### Exercise
Your response should reproduce every line of the entries that contains the word "Hello".

[Dataset excerpts]

__________________________________________________

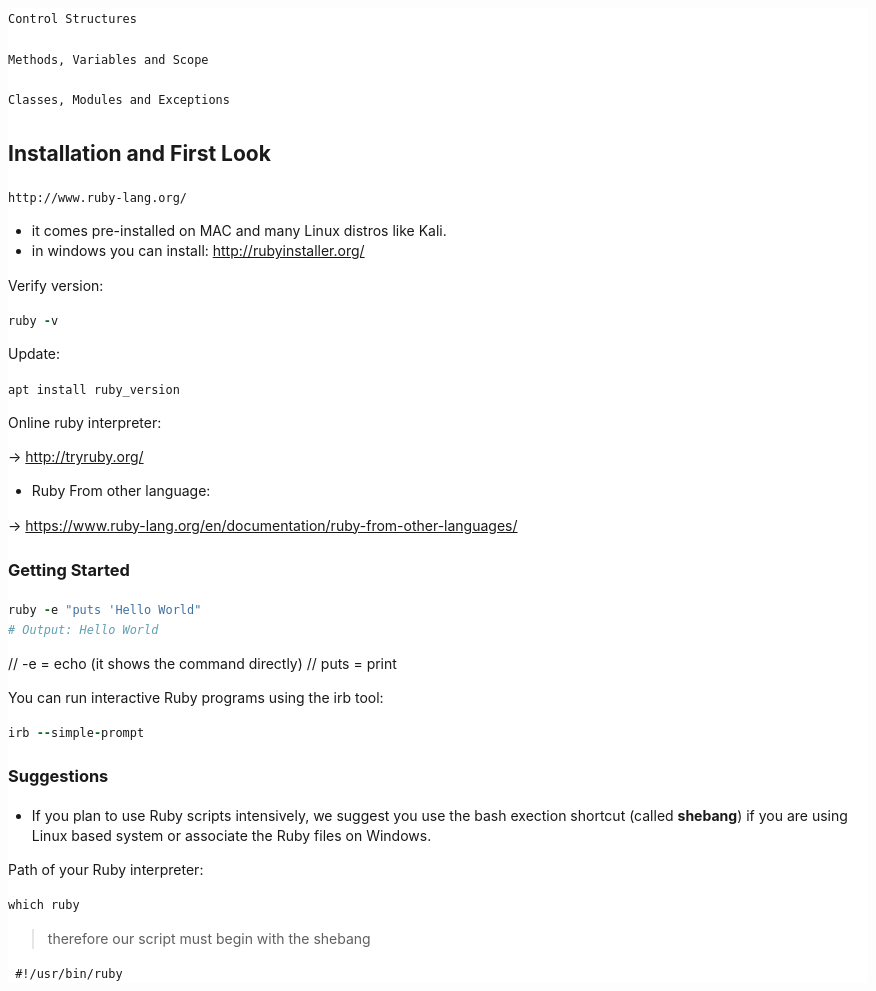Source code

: 	Control Structures
	
	Methods, Variables and Scope
	
	Classes, Modules and Exceptions
	
	

## Installation and First Look

	http://www.ruby-lang.org/

- it comes pre-installed on MAC and many Linux distros like Kali.
- in windows you can install: http://rubyinstaller.org/

Verify version:
```ruby
ruby -v
```

Update:
```ruby
apt install ruby_version
```

Online ruby interpreter:

 → http://tryruby.org/


- Ruby From other language:

 → https://www.ruby-lang.org/en/documentation/ruby-from-other-languages/

### Getting Started
```ruby
ruby -e "puts 'Hello World"
# Output: Hello World
```

// -e = echo (it shows the command directly)
// puts = print

You can run interactive Ruby programs using the irb tool:
```ruby
irb --simple-prompt
```

### Suggestions
- If you plan to use Ruby scripts intensively, we suggest you use the bash exection shortcut (called **shebang**) if you are using Linux based system or associate the Ruby files on Windows.

Path of your Ruby interpreter:
```ruby
which ruby
```

> therefore our script must begin with the shebang

```
 #!/usr/bin/ruby
```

__________________________________________________

### Response to this task
ruby -e "puts 'Hello World"
# Output: Hello World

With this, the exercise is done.